2.Tour del Piz Bernina

bernina panoramica2Quota di partenza (m): 1800 (Pontresina)
Quota vetta (m): 3265 (Passo Sella)
Dislivello complessivo (m): 810 (I° Giorno)
655 (II° Giorno) – 373 (III° Giorno)
Difficoltà: BSA 
Esposizione preval. in discesa: Sud – Est
Località partenza: Pontresina, Svizzera (CH)
Punti d’appoggio: Capanna Coaz – Rif. Bignami
Copertura della rete cellulare: Discreta
Contributors: Luca Barletta
Ultima revisione: 14/12/2014

day1I° GIORNO 
Descrizione itinerario:
Da Pontresina 1800m, percorrere la Val Roseg su sentiero battuto o pista da sci di fondo fino alla Capanna Coaz 2610m.
E’ possibile raggiungere la Capanna Coaz anche dalla cima del Corvatsch facilmente raggiungibile con gli impianti di risalita. La discesa alla capanna è una bellissima e facile linea di freeride molto consigliata.

day2II° GIORNO 
Descrizione itinerario:
Dalla Capanna Coaz 2610m salire il ghiacciaio Vadret da Sella fino al Passo Sella 3265m, mantenedosi sulle tracce a O in quanto il ghiacciaio è molto seraccato.

Discesa: 
Dal Passo Sella 3265m discendere sulla sul ghiacciaio Vedretta di Scerscen Superiore, passare a fianco alle rocce sulla cui sommità c’è il Bivacco Parravicini per poi dirigersi in direzione SE e poi S fino al Passo Marinelli Occidentale 3014m, di qui entrare nel ghiacciaio Vedretta di Fellaria Occidentale e continuando in direzione E aggirare Punta Marinelli mantenendola alla vostra destra, per poi scendere in direzione S-SE-E seguendo la  Vedretta di Fellaria Occidentale fino a scorgere il rifugio Bignami.
Quindi percorrere l’ultimo tratto in direzione S e raggiungere il rifugio. 

day3III° GIORNO 
Descrizione itinerario:
E’ possibile trascorrere più giorni nell’area sud del Bernina per provare numerose ascensioni di scialpinismo, sfruttando come base d’appoggio il rifugio Bignami, ma se si ha solo 2 giorni per il tour si può ritornare facilmente a Poschiavo (CH), per poi prendere il treno che riporta a Pontresina.
Dal rifugio Bignami 2401m, discendere al lago di Gera attraverso il vallone alle spalle del rifugio. Una volta arrivati al lago mettere le pelli e proseguire in direzione E verso la Val Poschiavina, percorrerla tutta fino al Passo Canciano 2498m che si trova in direzione SE alla sommità della valle.

Discesa: 
Discendere in Svizzera dal Passo Canciano percorrere tutta la Val Cancian fino a raggiungere il primo paese, Vamporti, e a seconda delle condizioni di innevamento è possibile proseguire attraverso la Val Pedenal fino alla strada cantonale dove è possibile prendere il pulmann che in 5 minuti porta a Poschiavo, in caso di scarso innevamento sono disponibili i mezzi pubblici dalla strada in località Vamporti. Da Poschiavo è possibile prendere il trenino rosso delle alpi che riporta a Pontresina.

Variante:
Vedi la descrizione Traversata Passo Confinale.    
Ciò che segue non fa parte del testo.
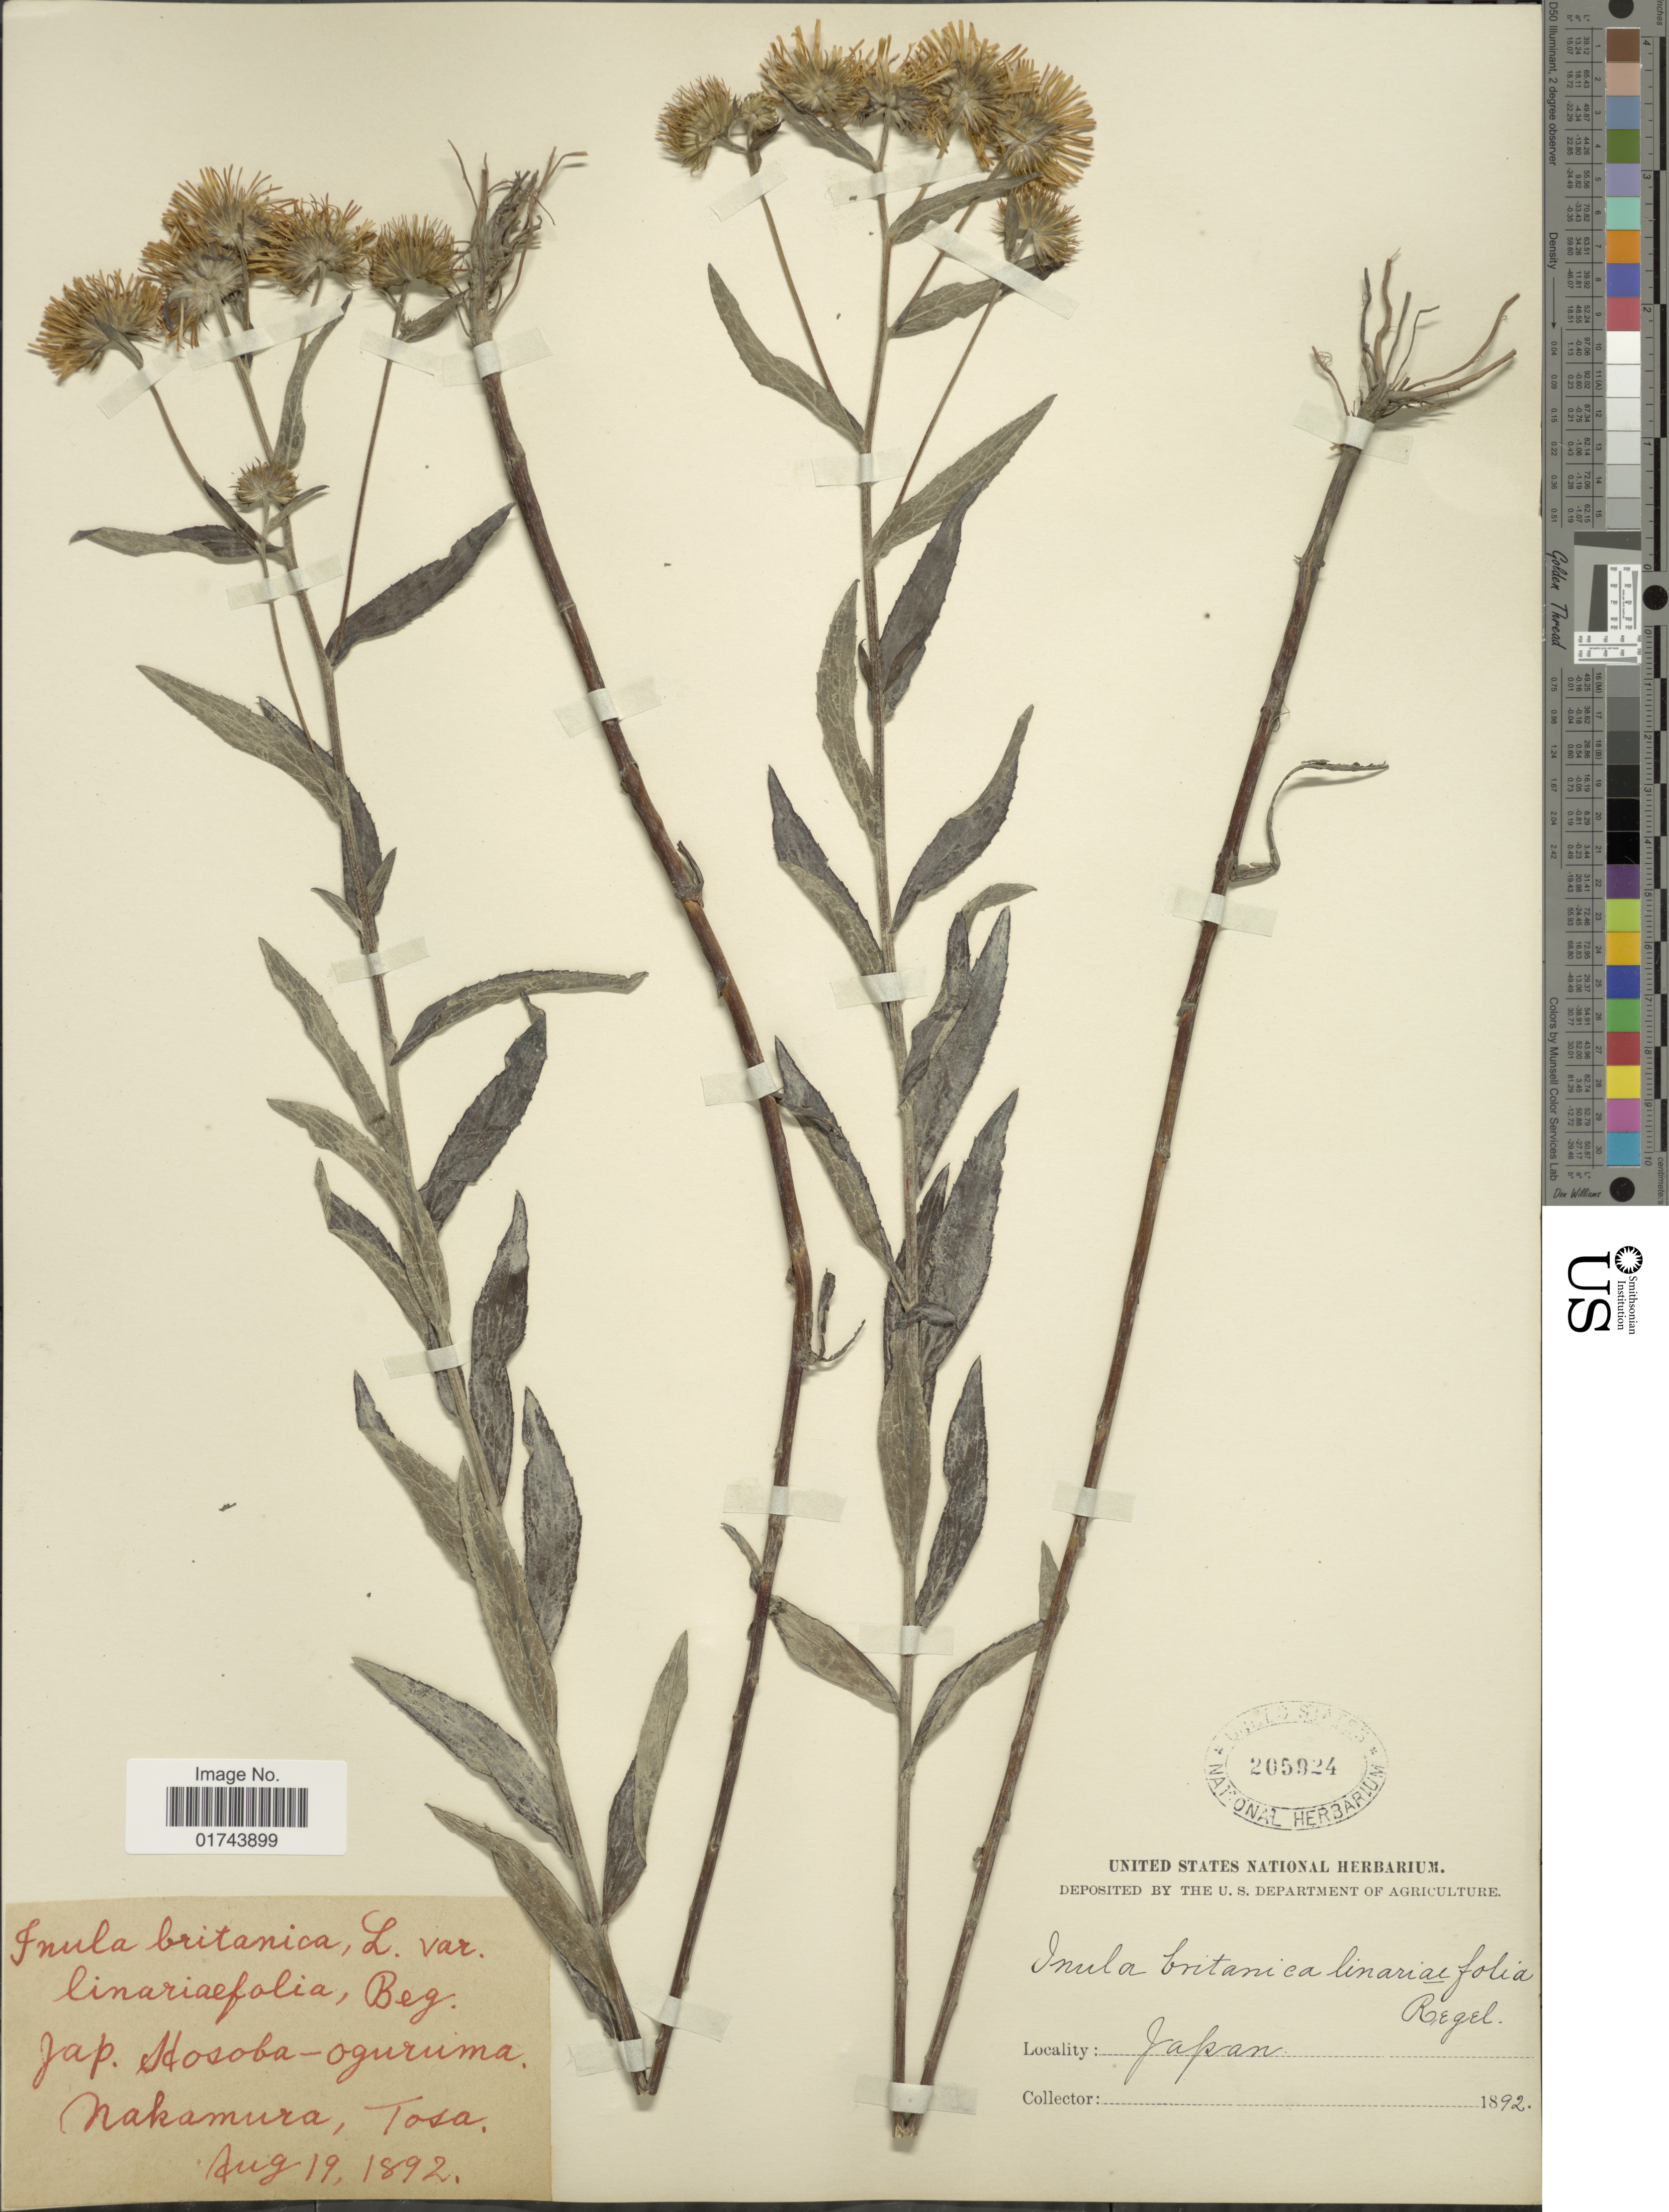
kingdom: Plantae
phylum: Tracheophyta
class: Magnoliopsida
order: Asterales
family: Asteraceae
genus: Inula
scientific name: Inula britannica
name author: L.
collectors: U.S. National Herbarium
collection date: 1892-08-19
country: Japan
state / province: Koti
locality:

3.Traversata dei Piz Palù e Bellavista

Palù panoramicaQuota di partenza (m): 2975
(Stazione a monte dell’impianto di risalita del Diavolezza)
Quota vetta (m): 3901
Dislivello complessivo (m): 926 (I°Giorno) 
373 (II°Giorno)
Difficoltà: OSA 
Esposizione preval. in discesa: Sud-Ovest-Est
Località partenza: Impianto di risalita del Diavolezza, Svizzera (CH)
Punti d’appoggio: Ristorante Diavolezza – Rif. Bignami
Copertura della rete cellulare: Discreta
Contributors: Luca Barletta
Ultima revisione: 14/12/2014

Day1PalùI° GIORNO 
Descrizione itinerario:
Uno dei tour più belli di tutta l’area del Bernina Sud, panorami mozzafiato e discese epiche sono garantite, la qualità della neve è quasi sempre eccezionale.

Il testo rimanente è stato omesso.